Task directions
From the line with "w w w . i n d i a w i l d s . c o m" through the line with "Watch - 'Wild", repeat the entries verbatim, both end lines included, and add nothing.

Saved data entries
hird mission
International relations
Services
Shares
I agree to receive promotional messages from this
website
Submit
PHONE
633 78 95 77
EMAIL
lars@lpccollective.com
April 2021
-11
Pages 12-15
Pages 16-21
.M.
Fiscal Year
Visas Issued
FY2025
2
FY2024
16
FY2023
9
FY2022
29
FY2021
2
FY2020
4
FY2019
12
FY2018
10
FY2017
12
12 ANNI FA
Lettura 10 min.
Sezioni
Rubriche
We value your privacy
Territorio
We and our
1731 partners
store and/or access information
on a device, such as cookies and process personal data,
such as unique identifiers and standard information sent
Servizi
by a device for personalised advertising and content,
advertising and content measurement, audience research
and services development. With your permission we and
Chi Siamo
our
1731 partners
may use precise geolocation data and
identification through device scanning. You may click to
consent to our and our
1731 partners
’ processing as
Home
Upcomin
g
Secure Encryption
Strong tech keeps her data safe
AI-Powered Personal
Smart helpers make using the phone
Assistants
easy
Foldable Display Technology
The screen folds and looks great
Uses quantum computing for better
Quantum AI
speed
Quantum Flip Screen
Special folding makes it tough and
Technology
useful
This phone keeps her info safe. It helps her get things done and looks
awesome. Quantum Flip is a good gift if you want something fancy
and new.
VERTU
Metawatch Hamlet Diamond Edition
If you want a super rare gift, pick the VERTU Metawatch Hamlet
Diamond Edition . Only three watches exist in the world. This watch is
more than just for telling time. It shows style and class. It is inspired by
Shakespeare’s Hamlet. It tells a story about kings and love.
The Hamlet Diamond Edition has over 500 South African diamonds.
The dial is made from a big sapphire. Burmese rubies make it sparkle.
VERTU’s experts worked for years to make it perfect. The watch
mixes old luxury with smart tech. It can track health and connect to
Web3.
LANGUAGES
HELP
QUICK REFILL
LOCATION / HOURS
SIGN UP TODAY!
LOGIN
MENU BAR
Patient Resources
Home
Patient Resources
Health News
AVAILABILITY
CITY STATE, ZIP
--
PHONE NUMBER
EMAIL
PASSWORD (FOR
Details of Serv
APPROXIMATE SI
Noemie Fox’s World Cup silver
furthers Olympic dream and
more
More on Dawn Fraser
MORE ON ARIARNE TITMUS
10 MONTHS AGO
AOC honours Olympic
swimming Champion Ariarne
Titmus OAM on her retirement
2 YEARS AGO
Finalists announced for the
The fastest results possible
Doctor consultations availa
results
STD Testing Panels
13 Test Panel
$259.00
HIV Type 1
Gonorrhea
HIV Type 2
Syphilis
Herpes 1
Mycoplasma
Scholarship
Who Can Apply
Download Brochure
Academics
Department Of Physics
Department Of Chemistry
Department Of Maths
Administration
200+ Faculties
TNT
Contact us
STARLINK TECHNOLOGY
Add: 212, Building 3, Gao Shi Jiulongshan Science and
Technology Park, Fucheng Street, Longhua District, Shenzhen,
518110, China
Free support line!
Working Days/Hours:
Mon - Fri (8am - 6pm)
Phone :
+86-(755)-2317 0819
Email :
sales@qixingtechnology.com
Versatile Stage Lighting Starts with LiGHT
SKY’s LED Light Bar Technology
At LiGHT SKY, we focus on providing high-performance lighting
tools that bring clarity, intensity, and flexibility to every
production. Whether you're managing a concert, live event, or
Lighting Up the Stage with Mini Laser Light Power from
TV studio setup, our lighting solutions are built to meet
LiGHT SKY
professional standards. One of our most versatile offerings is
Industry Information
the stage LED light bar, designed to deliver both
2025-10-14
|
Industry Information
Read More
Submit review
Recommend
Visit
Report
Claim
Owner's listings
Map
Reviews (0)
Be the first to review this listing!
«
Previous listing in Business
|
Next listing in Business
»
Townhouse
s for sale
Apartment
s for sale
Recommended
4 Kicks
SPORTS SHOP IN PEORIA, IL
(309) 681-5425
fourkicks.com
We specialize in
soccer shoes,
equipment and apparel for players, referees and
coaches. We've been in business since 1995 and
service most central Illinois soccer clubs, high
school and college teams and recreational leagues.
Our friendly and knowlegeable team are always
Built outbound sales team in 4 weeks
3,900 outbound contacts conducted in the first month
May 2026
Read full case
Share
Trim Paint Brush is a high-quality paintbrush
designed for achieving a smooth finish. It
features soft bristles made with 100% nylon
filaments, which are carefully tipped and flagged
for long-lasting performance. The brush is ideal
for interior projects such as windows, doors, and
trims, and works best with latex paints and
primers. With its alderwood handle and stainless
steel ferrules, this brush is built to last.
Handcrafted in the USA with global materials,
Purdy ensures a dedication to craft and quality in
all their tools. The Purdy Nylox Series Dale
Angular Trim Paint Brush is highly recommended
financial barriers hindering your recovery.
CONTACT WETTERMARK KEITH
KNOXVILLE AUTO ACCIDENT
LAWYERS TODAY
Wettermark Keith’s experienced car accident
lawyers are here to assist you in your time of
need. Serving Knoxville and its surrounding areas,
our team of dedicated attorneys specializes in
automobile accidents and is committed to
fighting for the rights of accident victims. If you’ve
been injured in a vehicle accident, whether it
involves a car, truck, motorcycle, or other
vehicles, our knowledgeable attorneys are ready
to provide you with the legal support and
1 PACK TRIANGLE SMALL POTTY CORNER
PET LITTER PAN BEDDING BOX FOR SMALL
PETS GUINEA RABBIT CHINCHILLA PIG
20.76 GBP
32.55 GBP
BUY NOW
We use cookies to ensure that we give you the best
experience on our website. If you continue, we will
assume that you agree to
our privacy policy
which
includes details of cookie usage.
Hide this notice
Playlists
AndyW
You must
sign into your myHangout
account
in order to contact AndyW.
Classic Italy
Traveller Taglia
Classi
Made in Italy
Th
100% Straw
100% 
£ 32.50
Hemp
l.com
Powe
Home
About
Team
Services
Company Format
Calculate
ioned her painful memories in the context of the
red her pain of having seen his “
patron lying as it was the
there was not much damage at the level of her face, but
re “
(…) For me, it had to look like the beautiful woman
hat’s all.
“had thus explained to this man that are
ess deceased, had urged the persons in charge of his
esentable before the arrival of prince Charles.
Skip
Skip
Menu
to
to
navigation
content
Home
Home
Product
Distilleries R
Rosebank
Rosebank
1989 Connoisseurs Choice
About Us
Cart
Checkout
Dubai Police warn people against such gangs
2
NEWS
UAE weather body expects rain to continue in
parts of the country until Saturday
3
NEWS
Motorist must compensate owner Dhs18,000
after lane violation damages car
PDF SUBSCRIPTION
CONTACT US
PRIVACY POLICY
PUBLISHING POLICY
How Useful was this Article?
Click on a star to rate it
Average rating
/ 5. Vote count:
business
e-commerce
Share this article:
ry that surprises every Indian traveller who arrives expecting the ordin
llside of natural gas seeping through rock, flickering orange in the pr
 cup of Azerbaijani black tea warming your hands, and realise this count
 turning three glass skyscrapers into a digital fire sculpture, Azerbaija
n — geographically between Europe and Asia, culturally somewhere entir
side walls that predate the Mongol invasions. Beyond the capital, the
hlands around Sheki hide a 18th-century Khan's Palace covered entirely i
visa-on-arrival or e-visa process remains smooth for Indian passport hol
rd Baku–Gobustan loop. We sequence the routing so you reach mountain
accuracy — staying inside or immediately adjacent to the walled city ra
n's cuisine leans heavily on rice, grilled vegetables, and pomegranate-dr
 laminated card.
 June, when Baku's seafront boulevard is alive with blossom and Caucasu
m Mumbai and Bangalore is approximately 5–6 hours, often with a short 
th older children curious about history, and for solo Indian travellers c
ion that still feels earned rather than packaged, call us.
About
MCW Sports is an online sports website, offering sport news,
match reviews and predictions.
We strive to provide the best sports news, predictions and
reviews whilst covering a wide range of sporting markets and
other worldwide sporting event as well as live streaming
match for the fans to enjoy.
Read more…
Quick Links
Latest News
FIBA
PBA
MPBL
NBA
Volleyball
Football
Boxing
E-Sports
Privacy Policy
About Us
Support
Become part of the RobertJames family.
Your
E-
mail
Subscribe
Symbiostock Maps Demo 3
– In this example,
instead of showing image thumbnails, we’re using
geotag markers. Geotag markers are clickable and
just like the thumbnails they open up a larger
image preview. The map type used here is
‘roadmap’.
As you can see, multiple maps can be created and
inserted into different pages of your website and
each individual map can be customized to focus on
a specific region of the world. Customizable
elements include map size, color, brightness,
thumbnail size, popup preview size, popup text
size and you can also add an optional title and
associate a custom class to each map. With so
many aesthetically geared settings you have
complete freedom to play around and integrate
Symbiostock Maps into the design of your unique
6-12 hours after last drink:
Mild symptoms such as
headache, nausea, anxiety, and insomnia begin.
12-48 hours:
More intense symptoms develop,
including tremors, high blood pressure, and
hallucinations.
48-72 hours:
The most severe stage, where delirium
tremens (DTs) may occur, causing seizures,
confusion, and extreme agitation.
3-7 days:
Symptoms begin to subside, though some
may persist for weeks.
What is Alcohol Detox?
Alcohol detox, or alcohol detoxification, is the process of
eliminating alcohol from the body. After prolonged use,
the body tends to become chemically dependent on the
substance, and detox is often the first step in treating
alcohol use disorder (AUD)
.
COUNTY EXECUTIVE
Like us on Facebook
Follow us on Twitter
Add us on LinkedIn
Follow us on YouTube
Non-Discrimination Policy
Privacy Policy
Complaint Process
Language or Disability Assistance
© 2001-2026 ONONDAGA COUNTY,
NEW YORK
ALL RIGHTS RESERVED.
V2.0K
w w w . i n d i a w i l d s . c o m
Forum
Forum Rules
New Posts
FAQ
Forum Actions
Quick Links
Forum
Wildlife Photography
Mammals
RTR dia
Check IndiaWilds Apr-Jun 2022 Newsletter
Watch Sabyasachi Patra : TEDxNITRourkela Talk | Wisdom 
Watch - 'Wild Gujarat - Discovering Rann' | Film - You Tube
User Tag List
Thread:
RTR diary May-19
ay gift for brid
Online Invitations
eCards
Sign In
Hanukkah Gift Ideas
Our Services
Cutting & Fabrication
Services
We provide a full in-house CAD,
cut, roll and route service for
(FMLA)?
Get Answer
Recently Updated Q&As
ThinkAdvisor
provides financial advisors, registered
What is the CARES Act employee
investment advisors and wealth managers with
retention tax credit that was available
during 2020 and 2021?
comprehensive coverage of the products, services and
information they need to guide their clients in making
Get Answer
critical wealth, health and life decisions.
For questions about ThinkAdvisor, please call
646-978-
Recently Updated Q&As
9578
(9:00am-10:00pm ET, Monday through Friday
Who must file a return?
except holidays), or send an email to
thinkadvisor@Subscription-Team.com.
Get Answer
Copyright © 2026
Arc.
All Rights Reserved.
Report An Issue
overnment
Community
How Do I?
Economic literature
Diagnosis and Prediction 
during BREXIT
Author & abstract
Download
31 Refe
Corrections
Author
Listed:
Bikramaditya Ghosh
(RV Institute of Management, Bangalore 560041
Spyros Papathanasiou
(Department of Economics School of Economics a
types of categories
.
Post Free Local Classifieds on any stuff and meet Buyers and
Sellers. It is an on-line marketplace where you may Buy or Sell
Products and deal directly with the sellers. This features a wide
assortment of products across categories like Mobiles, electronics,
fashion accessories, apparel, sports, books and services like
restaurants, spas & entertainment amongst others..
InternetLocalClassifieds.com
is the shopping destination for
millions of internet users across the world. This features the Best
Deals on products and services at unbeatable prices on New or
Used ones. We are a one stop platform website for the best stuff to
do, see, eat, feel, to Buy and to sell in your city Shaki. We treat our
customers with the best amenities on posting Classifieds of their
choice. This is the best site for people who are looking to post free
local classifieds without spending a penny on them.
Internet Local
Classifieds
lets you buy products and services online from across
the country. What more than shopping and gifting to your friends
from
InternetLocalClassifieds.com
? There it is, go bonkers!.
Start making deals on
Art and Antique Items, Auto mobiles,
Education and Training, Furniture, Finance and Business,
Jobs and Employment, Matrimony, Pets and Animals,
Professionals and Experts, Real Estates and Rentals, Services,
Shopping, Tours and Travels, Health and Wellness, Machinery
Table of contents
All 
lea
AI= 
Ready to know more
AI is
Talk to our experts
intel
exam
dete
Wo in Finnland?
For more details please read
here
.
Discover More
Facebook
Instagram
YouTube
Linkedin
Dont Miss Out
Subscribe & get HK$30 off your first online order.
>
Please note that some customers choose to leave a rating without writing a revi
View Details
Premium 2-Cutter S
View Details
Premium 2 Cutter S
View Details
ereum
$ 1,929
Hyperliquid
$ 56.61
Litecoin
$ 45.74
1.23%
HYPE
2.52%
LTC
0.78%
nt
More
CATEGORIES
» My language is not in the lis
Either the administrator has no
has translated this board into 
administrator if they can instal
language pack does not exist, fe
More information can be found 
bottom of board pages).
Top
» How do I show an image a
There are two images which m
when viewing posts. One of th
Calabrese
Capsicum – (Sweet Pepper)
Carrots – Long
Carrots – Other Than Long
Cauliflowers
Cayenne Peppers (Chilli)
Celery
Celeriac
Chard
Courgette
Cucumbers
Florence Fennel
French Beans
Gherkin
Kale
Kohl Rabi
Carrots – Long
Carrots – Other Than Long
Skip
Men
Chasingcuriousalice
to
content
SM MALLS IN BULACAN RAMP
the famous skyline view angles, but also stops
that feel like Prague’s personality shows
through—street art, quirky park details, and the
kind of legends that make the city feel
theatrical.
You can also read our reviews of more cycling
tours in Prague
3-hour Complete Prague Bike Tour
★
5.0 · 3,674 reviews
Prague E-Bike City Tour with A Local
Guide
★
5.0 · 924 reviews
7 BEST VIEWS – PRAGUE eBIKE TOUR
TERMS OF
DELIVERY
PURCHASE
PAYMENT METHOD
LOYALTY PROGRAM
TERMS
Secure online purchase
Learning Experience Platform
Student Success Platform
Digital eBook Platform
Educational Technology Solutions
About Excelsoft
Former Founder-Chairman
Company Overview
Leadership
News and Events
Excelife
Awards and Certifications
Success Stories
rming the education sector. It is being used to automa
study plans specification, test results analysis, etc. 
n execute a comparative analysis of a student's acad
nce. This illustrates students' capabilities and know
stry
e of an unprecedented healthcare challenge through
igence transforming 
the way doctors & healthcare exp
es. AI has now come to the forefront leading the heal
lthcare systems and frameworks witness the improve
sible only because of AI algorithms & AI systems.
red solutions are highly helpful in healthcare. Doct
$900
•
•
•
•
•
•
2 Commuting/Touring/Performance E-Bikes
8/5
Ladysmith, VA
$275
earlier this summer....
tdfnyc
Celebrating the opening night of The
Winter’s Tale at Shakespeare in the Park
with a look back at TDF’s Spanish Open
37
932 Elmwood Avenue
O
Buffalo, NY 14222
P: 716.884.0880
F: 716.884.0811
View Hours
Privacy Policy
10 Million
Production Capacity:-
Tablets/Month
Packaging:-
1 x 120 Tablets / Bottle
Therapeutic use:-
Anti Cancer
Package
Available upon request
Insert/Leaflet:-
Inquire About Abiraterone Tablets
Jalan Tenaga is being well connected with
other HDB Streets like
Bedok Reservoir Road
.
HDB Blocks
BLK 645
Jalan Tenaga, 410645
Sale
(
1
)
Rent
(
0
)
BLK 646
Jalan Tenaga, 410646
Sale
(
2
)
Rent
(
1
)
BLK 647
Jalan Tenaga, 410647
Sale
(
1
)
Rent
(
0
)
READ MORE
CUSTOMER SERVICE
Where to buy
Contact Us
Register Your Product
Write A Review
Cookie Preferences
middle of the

Problem solution
w w w . i n d i a w i l d s . c o m
Forum
Forum Rules
New Posts
FAQ
Forum Actions
Quick Links
Forum
Wildlife Photography
Mammals
RTR dia
Check IndiaWilds Apr-Jun 2022 Newsletter
Watch Sabyasachi Patra : TEDxNITRourkela Talk | Wisdom 
Watch - 'Wild Gujarat - Discovering Rann' | Film - You Tube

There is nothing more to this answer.